Bolsoplanismo e o retorno do recalcado

O que o Bolsoplanismo fez a gente entender é que o discurso que o sustenta já estava aí. Bolsonaro apenas abriu a tampa do bueiro e fez algumas pessoas terem coragem para dizer ou fazer o que estava submerso, velado.

Então não é melhor agora que as pessoas possam dizer o que realmente pensam para que nossa chaga machista, homofóbica, escravagista, violenta, misógina e fundamentalista seja tratada? – vocês poderiam perguntar. A princípio sim – eu diria. Sim, porque poderemos, desse modo, trabalhar nossos conflitos e contradições. E a democracia sempre ganha, quando o diálogo e o debate estão na ordem do dia.

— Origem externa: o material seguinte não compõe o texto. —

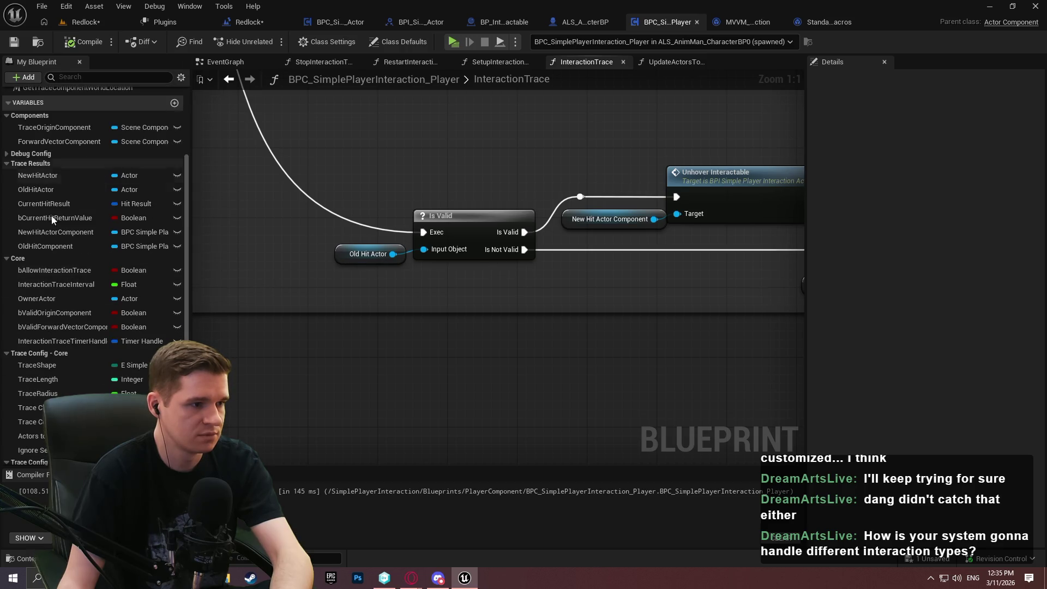
pyautogui.moveTo(37, 233); pyautogui.dragTo(302, 302)
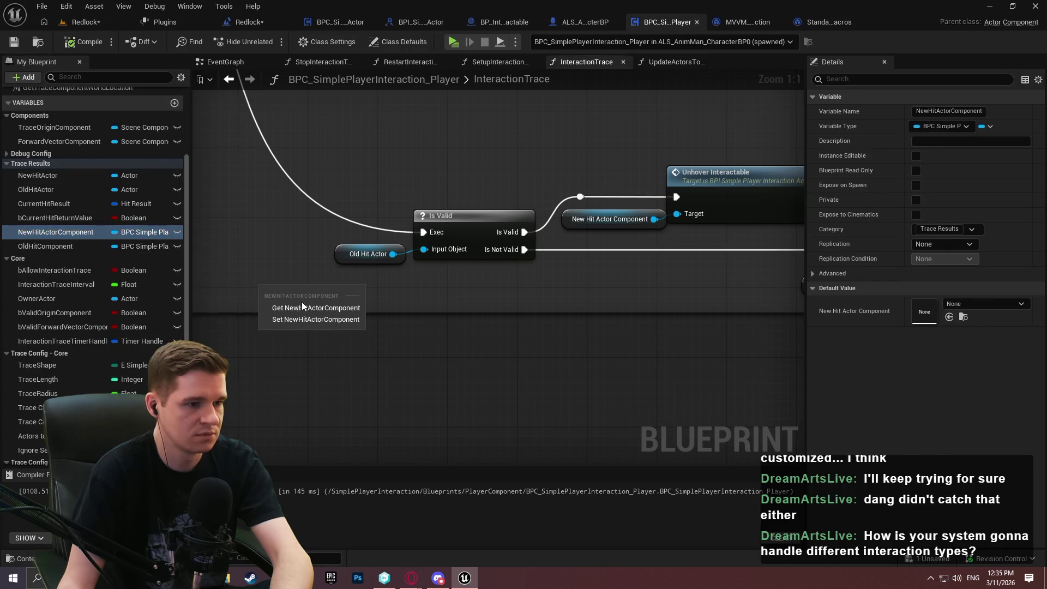
pyautogui.click(302, 308)
pyautogui.moveTo(37, 248)
pyautogui.mouseDown()
pyautogui.moveTo(338, 334)
pyautogui.moveTo(436, 249)
pyautogui.mouseUp()
pyautogui.click(350, 343)
pyautogui.click(363, 254)
pyautogui.press('Delete')
pyautogui.moveTo(330, 332); pyautogui.dragTo(351, 253)
pyautogui.click(356, 287)
# Add a SET OldHitComponent fed by New Hit Actor Component below Unhover Interactable.
pyautogui.click(355, 288)
pyautogui.press('ctrl+x')
pyautogui.press('ctrl+v')
pyautogui.moveTo(691, 320); pyautogui.dragTo(334, 214)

Não é de hoje que teço críticas ao que se fez com o “lugar de fala” e a “linguagem politicamente correta”. Se tornaram instrumentos autoritários, práticas que interditam a fala antes que ela aconteça, e isso só produz recalcamento. O sujeito pára de falar apenas porque foi censurado, mas continua funcionando do mesmo modo e agora, sem um lugar onde possa tratar disso. E não é necessário ser psicanalista para entender o que acontece com o que foi recalcado sem ser simbolizado – com a linguagem, com a cultura, com a arte, com a política – ele retorna, e retorna como sintoma ou como passagem ao ato.

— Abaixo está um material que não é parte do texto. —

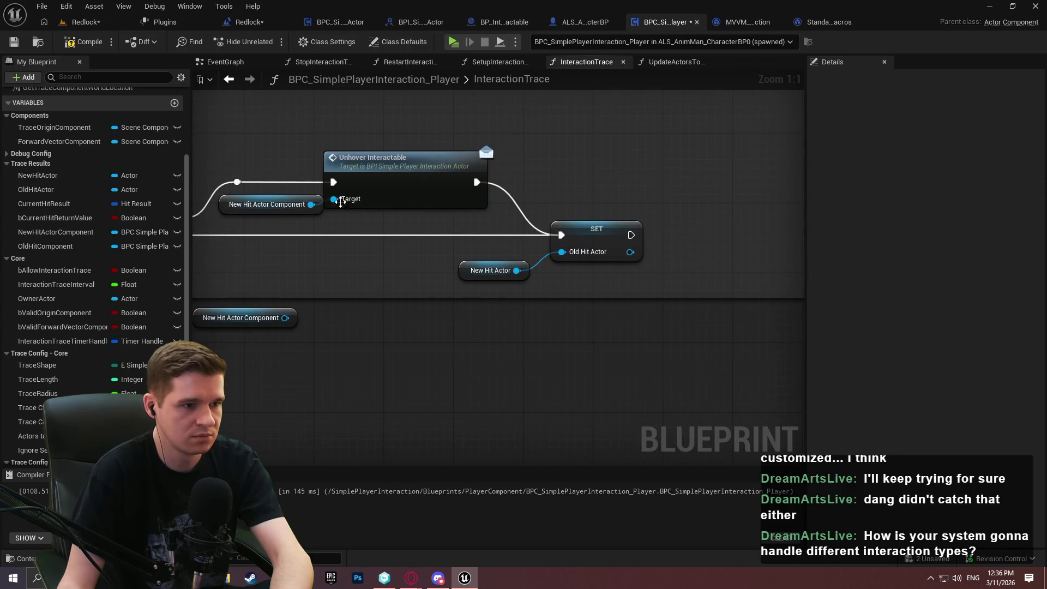
pyautogui.moveTo(307, 296)
pyautogui.mouseDown()
pyautogui.moveTo(573, 335)
pyautogui.moveTo(460, 362)
pyautogui.moveTo(34, 258)
pyautogui.moveTo(729, 342)
pyautogui.moveTo(599, 365)
pyautogui.mouseUp()
pyautogui.click(594, 376)
pyautogui.moveTo(407, 342)
pyautogui.mouseDown()
pyautogui.moveTo(579, 372)
pyautogui.moveTo(551, 375)
pyautogui.moveTo(557, 381)
pyautogui.mouseUp()
# Run the new setter after Unhover Interactable and on Is Not Valid, deleting SET Old Hit Actor.
pyautogui.moveTo(599, 206); pyautogui.dragTo(579, 355)
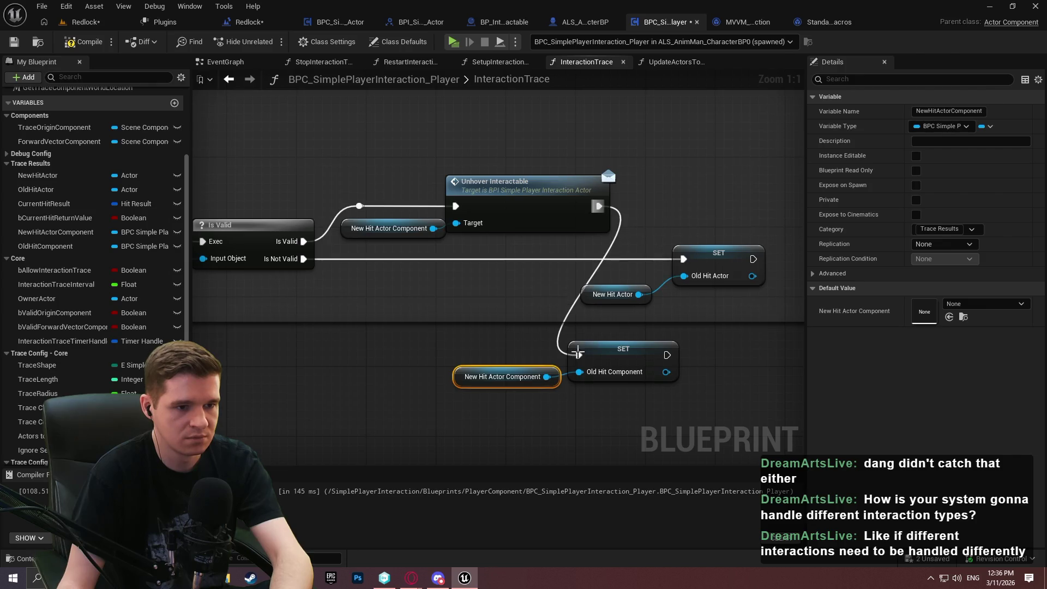
pyautogui.moveTo(304, 258); pyautogui.dragTo(578, 355)
pyautogui.moveTo(741, 222); pyautogui.dragTo(627, 308)
pyautogui.press('Delete')
pyautogui.moveTo(625, 352); pyautogui.dragTo(746, 256)
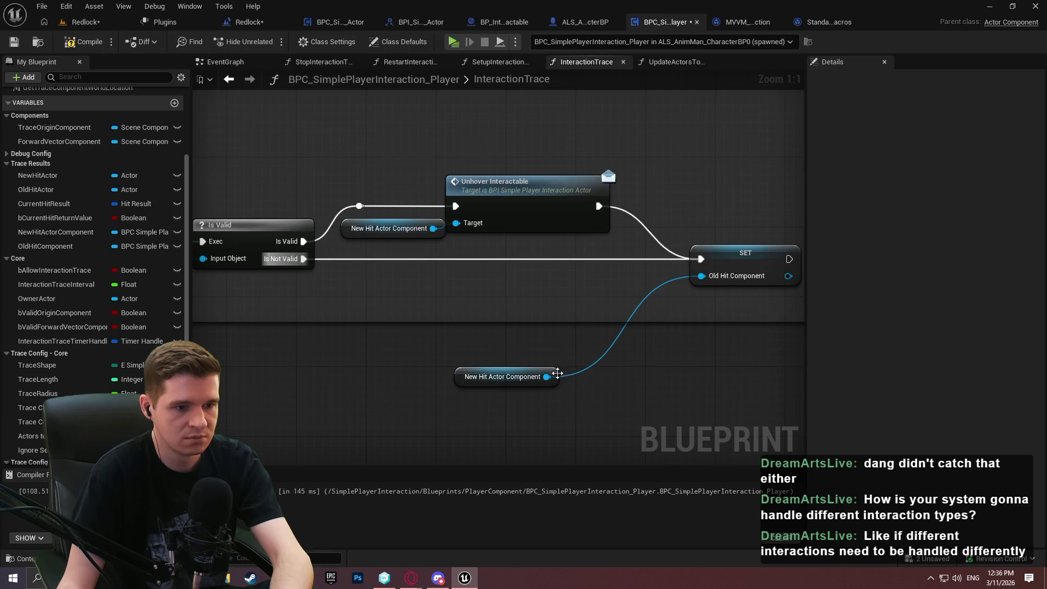
pyautogui.moveTo(558, 373); pyautogui.dragTo(681, 282)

Fonte: encurtador.com.br/aswCM

O Bolsoplanismo é o nosso “retorno no recalcado”, e se não soubermos tratar disso pela via simbólica, vai nos restar passar ao ato, eternamente

Mas eu tenho uma reserva ao meu sim, sobre essa oportunidade que estamos tendo de escancarar nosso Bolsoplanismo. É que muitas das pessoas que aderiram a tal discurso, aderiram a ele movidas por adesão a uma crença. E o problema da crença é que ela não está aberta ao diálogo. Quanto mais você questiona um crente, mais ele vai precisar reforçar sua crença. A crença não é dialógica, a crença não pode duvidar, por isso, quando ela se liga a política, faz um estrago enorme. O discurso político é o reverso do discurso da crença – são excludentes. Não por acaso Bolsonaro precisa do “Deus acima de todos” para se autorizar.

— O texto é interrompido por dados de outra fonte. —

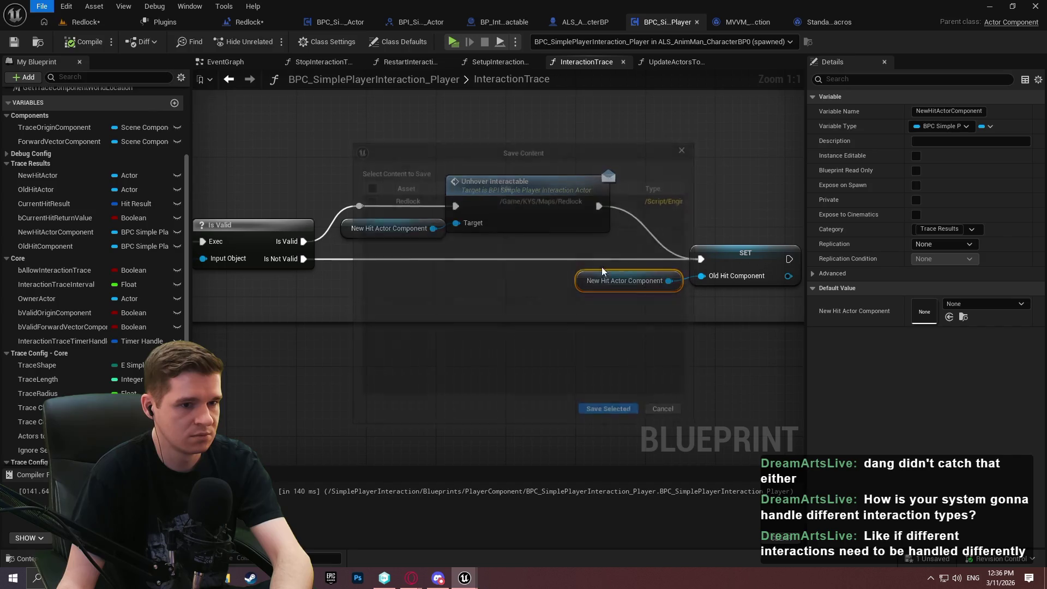
pyautogui.click(668, 406)
pyautogui.scroll(-5, 424, 279)
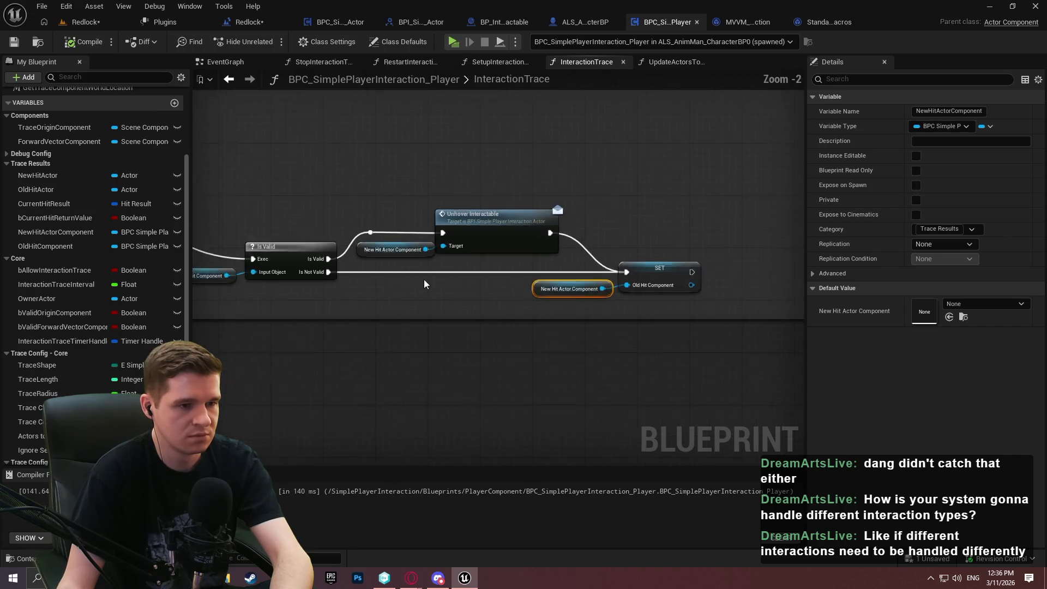
pyautogui.click(469, 194)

Por isso, haverá sim, eu penso, um limite para o diálogo com parte da população que aderiu ao Bolsoplanismo pelo mecanismo da crença, do cinismo ou da perversão. Para esses, assim como para o próprio Bolsonaro e sua prole, só funcionará a lei interditora que determina o limite do que é tolerável. Para esses, não haverá negociação, será necessário uma interdição vinda de de fora (pela via das leis, das instituições e dos mecanismos democráticos), a fim de impedir que exibam perversamente a morte, a estupidez, homofobia, racismo, violência,  misoginia e tudo isso que nosso processo civilizatório vem tentando tratar.

Resumindo, uma parte das nossas mazelas poderá ser tratada por meio do simbólico – debate, política, ciência, educação, arte, diálogo – todas as armas serão necessárias. Mas outra parte, infelizmente, dependerá do fim do governo Bolsonaro para voltar para o esgoto, de onde nunca deveria ter saído.

Precisamos dar um fim a esse governo. Não é possível sustentar um governo que goza com nossa humilhação, morte e miséria.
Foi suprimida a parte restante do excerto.